What is your question?
I am making a python program to analyze footage by analyzing evenly spaced frames in a video using a vision model to make a summary for each frame, then generating a summary of all the summaries. Kind of redundant but It's the best workaround I could find, and it works alright. I got the whole thing working using the llava model on Ollama, using base64 to pass the image. It works ok, but for it to work better I need a more powerful vision model. I want to be able to use xAI's API to use grok grok-2-vision-1212 (The API is the same as openAI in theory) and have spent at least 4-5 hours trying to figure it out. Then I had the bright idea to see if Fabric could do it, and it sure could. I guess I could just make the python code run the fabric command, but that would be slow and I really want to make this work. So if anyone knows how the heck fabric passes the image, please let me know so I don't go insane.

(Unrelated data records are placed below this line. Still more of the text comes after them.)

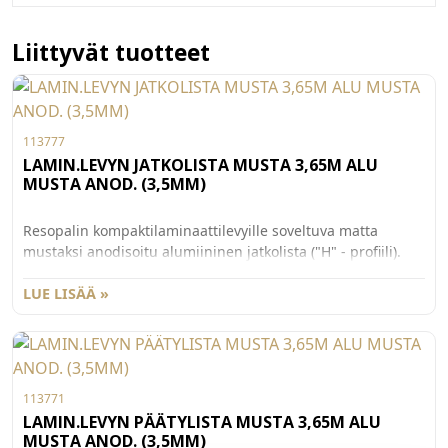
Liittyvät tuotteet
113777
LAMIN.LEVYN JATKOLISTA MUSTA 3,65M ALU
MUSTA ANOD. (3,5MM)
Resopalin kompaktilaminaattilevyille soveltuva matta
mustaksi anodisoitu alumiininen jatkolista ("H" - profiili).
Alumiiniprofiilin pituus 3650mm, korkeus 6mm, leveys
12mm, sisämitta levylle 3,5mm.
LUE LISÄÄ »
113771
LAMIN.LEVYN PÄÄTYLISTA MUSTA 3,65M ALU
MUSTA ANOD. (3,5MM)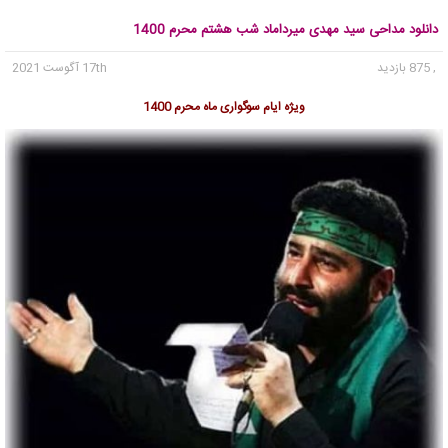
دانلود مداحی سید مهدی میرداماد شب هشتم محرم 1400
, 875 بازدید
17th آگوست 2021
ویژه ایام سوگواری ماه محرم 1400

And yes I tried using dry run
For Groq you can try to use python openai package, just change base URL for Groq API and model name for
Here is the example:
from openai import OpenAI, AsyncOpenAI
from PIL import Image
import base64
from io import BytesIO
client = AsyncOpenAI(api_key="<Key>", base_url="https://api.groq.com/openai/v1")
def image_to_base64(image_path):
# Open the image using Pillow
with Image.open(image_path) as img:
# Create a buffer to save the image in memory
buffered = BytesIO()
# Save the image to the buffer
img.save(buffered, format=img.format)
# Get the byte data from the buffer
img_bytes = buffered.getvalue()
# Encode the bytes to a Base64 string
base64_string = base64.b64encode(img_bytes).decode('utf-8')
return base64_string
img_base64 = image_to_base64(r"banana1.jpeg")

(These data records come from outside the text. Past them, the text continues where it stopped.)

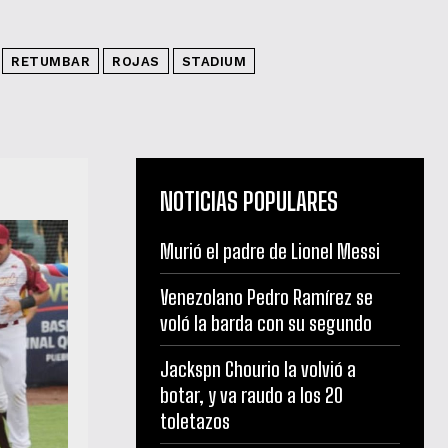
RETUMBAR
ROJAS
STADIUM
NOTICIAS POPULARES
Murió el padre de Lionel Messi
Venezolano Pedro Ramírez se
voló la barda con su segundo
Jackspn Chourio la volvió a
botar, y va raudo a los 20
toletazos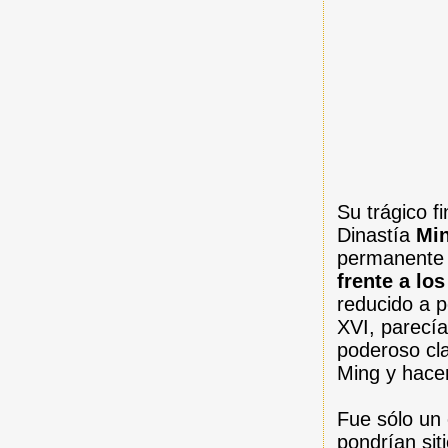
Su trágico f
Dinastía
Mi
permanente 
frente a los
reducido a p
XVI, parecía
poderoso cla
Ming y hacer
Fue sólo un 
pondrían sit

img_str = f"data:image/jpeg;base64,{img_base64}"
async def make_request():
response = await client.chat.completions.create(
model="llama-3.2-11b-vision-preview",
messages=[
{
"role": "user",
"content": [
{"type": "text", "text": "What is on this picture?"},
{"type": "image_url", "image_url": {"url": img_str}},
],
}
],
)
return response.choices[0].message
if __name__ == "__main__":
import asyncio
r = asyncio.run(make_request())
print(r)
This is cool but has nothing to do with Fabric. Closing.